Depuis l’attentat contre la rédaction du magazine satirique Charlie Hebdo du 7 janvier 2015, les attentats se multiplient en Europe. Si les modes opératoires des terroristes sont variés, le choix des lieux n’est jamais laissé au hasard.

Daech vise en effet avant tout des lieux à haute valeur symbolique. C’est le cas de la célèbre promenade des Anglais à Nice, véritable symbole du tourisme occidental qui était officiellement candidate depuis octobre 2015 pour apparaître sur la liste du Patrimoine mondial de l’Unesco.

Le Bataclan aussi obéit malheureusement à la même règle. La prestigieuse salle de concert a été attaquée parce qu’elle était considérée par Daech comme le symbole d’une culture "perverse et abominable" , de même que les terrasses des cafés et des restaurants. Il en va de même pour l’attentat qui a frappé l’église de Saint-Etienne-du-Rouvray.

C’est la première fois qu’un attentat prend une église pour cible en France mais la menace planait depuis plusieurs mois.
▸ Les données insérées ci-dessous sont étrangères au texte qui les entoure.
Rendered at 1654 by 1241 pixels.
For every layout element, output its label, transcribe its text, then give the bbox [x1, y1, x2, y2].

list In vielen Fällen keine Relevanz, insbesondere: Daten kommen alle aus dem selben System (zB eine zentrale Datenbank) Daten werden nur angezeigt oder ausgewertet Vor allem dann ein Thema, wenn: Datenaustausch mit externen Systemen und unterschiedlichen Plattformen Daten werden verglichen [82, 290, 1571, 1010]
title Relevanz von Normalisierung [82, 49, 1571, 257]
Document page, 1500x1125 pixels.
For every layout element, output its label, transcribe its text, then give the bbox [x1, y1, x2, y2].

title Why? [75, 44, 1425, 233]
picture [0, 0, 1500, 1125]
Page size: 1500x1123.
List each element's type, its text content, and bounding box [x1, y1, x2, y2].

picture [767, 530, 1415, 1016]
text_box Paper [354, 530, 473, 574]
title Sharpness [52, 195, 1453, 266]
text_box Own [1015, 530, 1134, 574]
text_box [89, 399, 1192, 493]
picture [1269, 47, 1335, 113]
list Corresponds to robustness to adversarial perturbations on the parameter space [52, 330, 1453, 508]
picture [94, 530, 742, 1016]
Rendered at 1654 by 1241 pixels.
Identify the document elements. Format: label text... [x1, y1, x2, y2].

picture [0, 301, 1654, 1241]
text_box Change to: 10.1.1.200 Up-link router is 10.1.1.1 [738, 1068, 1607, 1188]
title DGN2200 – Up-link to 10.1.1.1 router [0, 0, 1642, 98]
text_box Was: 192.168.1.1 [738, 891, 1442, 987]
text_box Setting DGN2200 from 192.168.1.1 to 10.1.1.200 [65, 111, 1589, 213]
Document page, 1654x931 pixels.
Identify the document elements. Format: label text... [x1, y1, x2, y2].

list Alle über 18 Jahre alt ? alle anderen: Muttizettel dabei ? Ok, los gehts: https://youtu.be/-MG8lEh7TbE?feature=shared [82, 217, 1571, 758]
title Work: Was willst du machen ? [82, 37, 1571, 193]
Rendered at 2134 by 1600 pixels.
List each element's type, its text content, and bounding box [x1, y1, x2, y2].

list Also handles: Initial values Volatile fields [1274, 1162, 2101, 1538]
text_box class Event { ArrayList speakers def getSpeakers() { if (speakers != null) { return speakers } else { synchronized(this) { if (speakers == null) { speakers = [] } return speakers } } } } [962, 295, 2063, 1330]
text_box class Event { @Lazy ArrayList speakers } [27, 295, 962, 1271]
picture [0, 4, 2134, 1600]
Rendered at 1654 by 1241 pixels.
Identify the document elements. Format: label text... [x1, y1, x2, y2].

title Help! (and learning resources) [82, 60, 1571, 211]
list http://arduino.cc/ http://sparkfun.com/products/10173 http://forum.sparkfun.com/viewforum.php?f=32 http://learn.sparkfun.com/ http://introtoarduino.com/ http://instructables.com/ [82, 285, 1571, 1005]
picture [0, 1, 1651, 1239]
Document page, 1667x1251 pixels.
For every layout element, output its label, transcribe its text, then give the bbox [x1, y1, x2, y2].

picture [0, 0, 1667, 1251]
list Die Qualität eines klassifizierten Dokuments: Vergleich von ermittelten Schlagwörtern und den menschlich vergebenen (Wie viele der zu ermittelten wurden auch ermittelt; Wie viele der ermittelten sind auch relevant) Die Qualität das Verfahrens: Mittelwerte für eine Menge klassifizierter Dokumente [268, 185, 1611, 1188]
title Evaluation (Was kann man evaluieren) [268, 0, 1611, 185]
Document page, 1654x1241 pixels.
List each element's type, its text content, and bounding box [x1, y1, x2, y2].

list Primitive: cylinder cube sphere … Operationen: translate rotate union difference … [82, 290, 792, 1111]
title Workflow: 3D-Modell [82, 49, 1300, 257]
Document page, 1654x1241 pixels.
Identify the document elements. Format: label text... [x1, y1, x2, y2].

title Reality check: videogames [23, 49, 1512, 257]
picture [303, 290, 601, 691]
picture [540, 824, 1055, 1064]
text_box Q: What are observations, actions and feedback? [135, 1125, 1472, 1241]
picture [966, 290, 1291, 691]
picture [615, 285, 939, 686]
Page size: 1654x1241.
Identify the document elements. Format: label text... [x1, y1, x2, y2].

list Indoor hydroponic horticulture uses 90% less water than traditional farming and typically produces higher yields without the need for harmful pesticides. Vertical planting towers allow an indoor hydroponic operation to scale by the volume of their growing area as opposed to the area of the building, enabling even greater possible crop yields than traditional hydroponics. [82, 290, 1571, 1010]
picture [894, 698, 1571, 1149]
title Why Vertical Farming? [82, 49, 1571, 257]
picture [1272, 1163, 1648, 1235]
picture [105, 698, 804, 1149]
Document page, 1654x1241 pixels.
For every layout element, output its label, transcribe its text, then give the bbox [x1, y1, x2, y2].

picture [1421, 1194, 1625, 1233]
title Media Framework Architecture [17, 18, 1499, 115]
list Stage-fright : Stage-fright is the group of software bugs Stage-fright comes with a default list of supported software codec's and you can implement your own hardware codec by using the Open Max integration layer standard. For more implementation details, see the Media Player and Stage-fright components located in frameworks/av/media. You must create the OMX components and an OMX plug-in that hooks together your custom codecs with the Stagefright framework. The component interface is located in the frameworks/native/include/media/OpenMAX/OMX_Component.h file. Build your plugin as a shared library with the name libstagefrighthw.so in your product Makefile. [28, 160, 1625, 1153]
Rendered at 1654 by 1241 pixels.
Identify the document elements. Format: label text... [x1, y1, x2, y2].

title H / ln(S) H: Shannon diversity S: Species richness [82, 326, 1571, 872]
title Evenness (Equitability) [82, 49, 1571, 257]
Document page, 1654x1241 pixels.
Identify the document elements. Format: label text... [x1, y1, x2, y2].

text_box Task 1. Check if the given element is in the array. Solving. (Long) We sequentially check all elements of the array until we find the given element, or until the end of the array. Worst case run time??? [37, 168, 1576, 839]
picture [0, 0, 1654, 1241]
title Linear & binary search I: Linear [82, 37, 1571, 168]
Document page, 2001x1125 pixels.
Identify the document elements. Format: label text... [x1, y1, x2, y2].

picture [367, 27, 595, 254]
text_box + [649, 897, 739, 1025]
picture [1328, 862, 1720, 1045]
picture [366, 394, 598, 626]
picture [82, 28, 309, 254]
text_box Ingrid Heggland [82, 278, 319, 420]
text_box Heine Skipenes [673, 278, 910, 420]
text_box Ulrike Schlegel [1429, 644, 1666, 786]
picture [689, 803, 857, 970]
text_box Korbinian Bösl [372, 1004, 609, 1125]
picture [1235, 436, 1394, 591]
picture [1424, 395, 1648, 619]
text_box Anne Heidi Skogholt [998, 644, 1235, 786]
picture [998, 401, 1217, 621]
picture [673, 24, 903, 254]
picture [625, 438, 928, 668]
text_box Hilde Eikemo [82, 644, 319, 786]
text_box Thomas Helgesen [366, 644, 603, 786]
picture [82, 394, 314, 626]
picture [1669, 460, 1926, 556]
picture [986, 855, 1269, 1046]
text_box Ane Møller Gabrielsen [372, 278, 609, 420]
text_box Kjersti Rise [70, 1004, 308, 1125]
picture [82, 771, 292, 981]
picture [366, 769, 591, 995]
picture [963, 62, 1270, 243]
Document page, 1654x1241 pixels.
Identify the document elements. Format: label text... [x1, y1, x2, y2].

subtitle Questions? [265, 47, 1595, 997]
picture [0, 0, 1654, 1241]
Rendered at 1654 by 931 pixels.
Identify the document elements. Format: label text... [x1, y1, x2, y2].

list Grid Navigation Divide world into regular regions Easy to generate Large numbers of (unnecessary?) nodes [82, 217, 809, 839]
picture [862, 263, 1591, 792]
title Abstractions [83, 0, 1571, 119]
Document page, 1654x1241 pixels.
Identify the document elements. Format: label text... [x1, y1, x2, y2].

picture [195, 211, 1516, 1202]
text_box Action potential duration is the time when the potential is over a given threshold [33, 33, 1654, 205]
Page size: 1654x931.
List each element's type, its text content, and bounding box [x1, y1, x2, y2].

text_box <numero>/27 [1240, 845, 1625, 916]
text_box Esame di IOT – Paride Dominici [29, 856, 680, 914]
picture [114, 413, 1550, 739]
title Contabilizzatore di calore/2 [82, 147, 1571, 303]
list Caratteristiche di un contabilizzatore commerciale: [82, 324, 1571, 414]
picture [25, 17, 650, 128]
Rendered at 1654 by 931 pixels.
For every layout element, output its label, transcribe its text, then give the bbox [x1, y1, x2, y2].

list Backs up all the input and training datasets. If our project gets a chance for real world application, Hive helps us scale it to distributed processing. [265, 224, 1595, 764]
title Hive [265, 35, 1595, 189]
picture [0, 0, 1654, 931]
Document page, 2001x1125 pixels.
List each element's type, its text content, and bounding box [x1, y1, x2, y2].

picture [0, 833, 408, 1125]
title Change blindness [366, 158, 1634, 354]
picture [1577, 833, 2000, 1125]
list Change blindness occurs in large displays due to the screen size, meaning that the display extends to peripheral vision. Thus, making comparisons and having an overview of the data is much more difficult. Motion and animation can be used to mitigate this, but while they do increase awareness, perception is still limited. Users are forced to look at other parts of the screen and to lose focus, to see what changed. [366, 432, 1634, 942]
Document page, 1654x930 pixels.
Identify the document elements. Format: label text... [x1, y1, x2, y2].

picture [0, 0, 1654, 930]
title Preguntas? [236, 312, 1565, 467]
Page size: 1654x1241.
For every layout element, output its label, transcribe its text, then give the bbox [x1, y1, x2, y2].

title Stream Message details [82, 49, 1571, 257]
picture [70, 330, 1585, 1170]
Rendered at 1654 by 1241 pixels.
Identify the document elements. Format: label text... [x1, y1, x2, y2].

En avril 2015, les autorités françaises étaient parvenues à déjouer un attentat contre une église catholique de Villejuif, en banlieue parisienne.

À plusieurs reprises, l’État islamique a encouragé ses sympathisants à perpétrer des attaques contre des lieux de culte chrétiens. Dans son magazine en français Dar-al-islam, l’organisation terroriste appelait l’été dernier à viser "les endroits fréquentés, tels que les lieux touristiques, les grandes surfaces, les synagogues, les églises, les loges maçonniques, les permanences des partis politiques". "Le but étant d’installer la peur dans leur cœur", poursuivaient-ils. "L’Église est un choix très symbolique dans le sens où c’est à la fois une institution et un symbole de ce que l’État islamique appelle les croisés. Pour Daech, l’Occident est peuplé de mécréants qui sont représentés par l’Église", explique Thomas Renard, expert en terrorisme à l’Institut Egmont.